Os festejos populares da estação de verão, no mês de junho no Hemisfério Norte, na Idade Média eram celebrações vinculadas aos festejos carnavalescos, principalmente as festas de Corpus Christi e São João Batista.
Na Festa dos Bugios do Sobrado em Portugal, que fica a 15 quilômetros da cidade do Porto, o que assistimos foi uma festa rural de celebração do dia de São João com fortes características dos festejos carnavalescos da Idade Média. 

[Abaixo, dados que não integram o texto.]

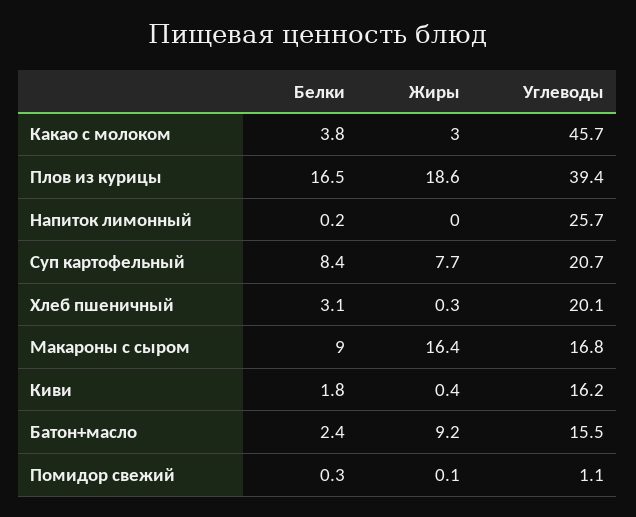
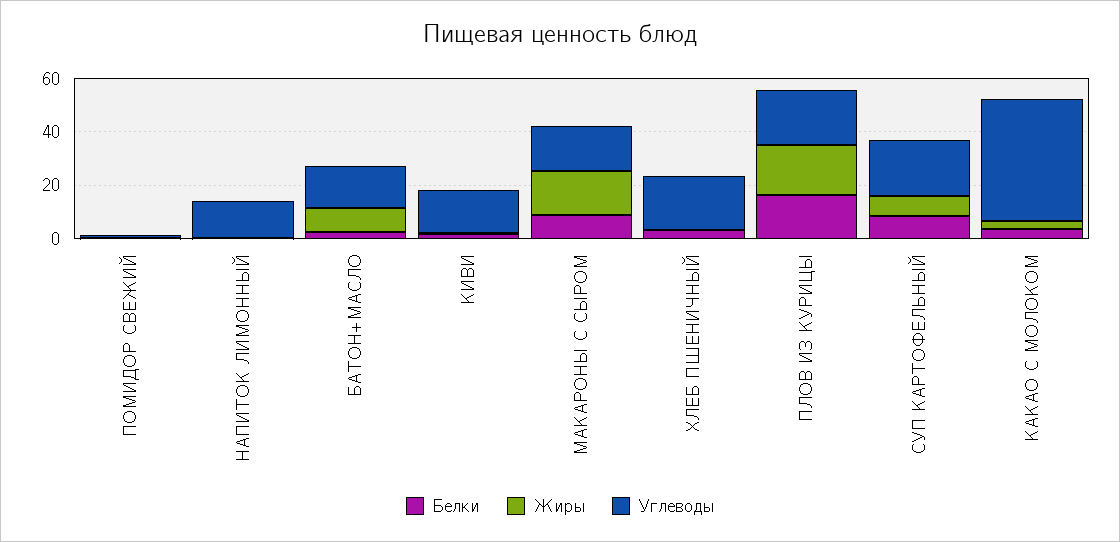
  {
    "Белки": {
      "Какао с молоком": 3.8,
      "Плов из курицы": 16.5,
      "Напиток лимонный": 0.2,
      "Суп картофельный": 8.4,
      "Хлеб пшеничный": 3.1,
      "Макароны с сыром": 9,
      "Киви": 1.8,
      "Батон+масло": 2.4,
      "Помидор свежий": 0.3
    },
    "Жиры": {
      "Какао с молоком": 3,
      "Плов из курицы": 18.6,
      "Напиток лимонный": 0,
      "Суп картофельный": 7.7,
      "Хлеб пшеничный": 0.3,
      "Макароны с сыром": 16.4,
      "Киви": 0.4,
      "Батон+масло": 9.2,
      "Помидор свежий": 0.1
    },
    "Углеводы": {
      "Какао с молоком": 45.7,
-     "Плов из курицы": 39.4,
+     "Плов из курицы": 20,
-     "Напиток лимонный": 25.7,
+     "Напиток лимонный": 15,
      "Суп картофельный": 20.7,
      "Хлеб пшеничный": 20.1,
      "Макароны с сыром": 16.8,
      "Киви": 16.2,
      "Батон+масло": 15.5,
      "Помидор свежий": 1.1
    }
  }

Mourisqueiros da Bugiada 2011
Também na festa do Divino Espirito Santo em Pirenópolis, no Estado do Goiás/Brasil, agora no mês de maio de 2012, pudemos observar o uso de máscaras, a saída de blocos e troças que desfilavam pelas ruas da cidade com muita algazarra e críticas às autoridades civis e religiosas. 
Cavalhadas 2012


No Cavalhódromo, que fica no centro da cidade de Pirenópolis, assistimos as tradicionais e belas Cavalhadas que simbolizam a luta de mouros (o mal) e cristãos (o bem), os cordões azul e encarnado, uma batalha imaginária cujo objetivo se assemelha ao que acontece na festa centenária dos Bugios de Sobrado em Portugal. 
Melhor dizendo, na luta entre mouros e cristãos em ambas as festas o bem vence o mal, de acordo com a simbologia cristã do mundo ocidental. 
Mascarados na Festa do Divino 2012
Mascarados na Festa do Divino 2012























Assim podemos dizer que tanto as festas juninas como as festas de Corpus Christi tem as suas origens nas festas carnavalescas da Idade Média de celebração da chegada do verão no Hemisfério Norte e que chegaram com os colonizadores já adaptadas conforme determinava a religião cristã.


Mascarados na Festa do Divino 2012
E aqui vai uma pergunta, não como provocação, mas para uma melhor reflexão. Será que as transformações das nossas festas juninas e suas aproximações com as festas carnavalescas na atualidade não seriam uma reaproximação com o mundo das experiências originárias da Idade Média, mesmo que inconscientemente? Para nós que pesquisamos as manifestações das culturas populares no contexto da folkcomunicação o importante é compreender as mediações nas diferentes instâncias da sociedade e como operam os ativistas midiáticos no processo de negociação da realização da festa de São João na atualidade.  Viva o São João do  jeito que o povo gosta.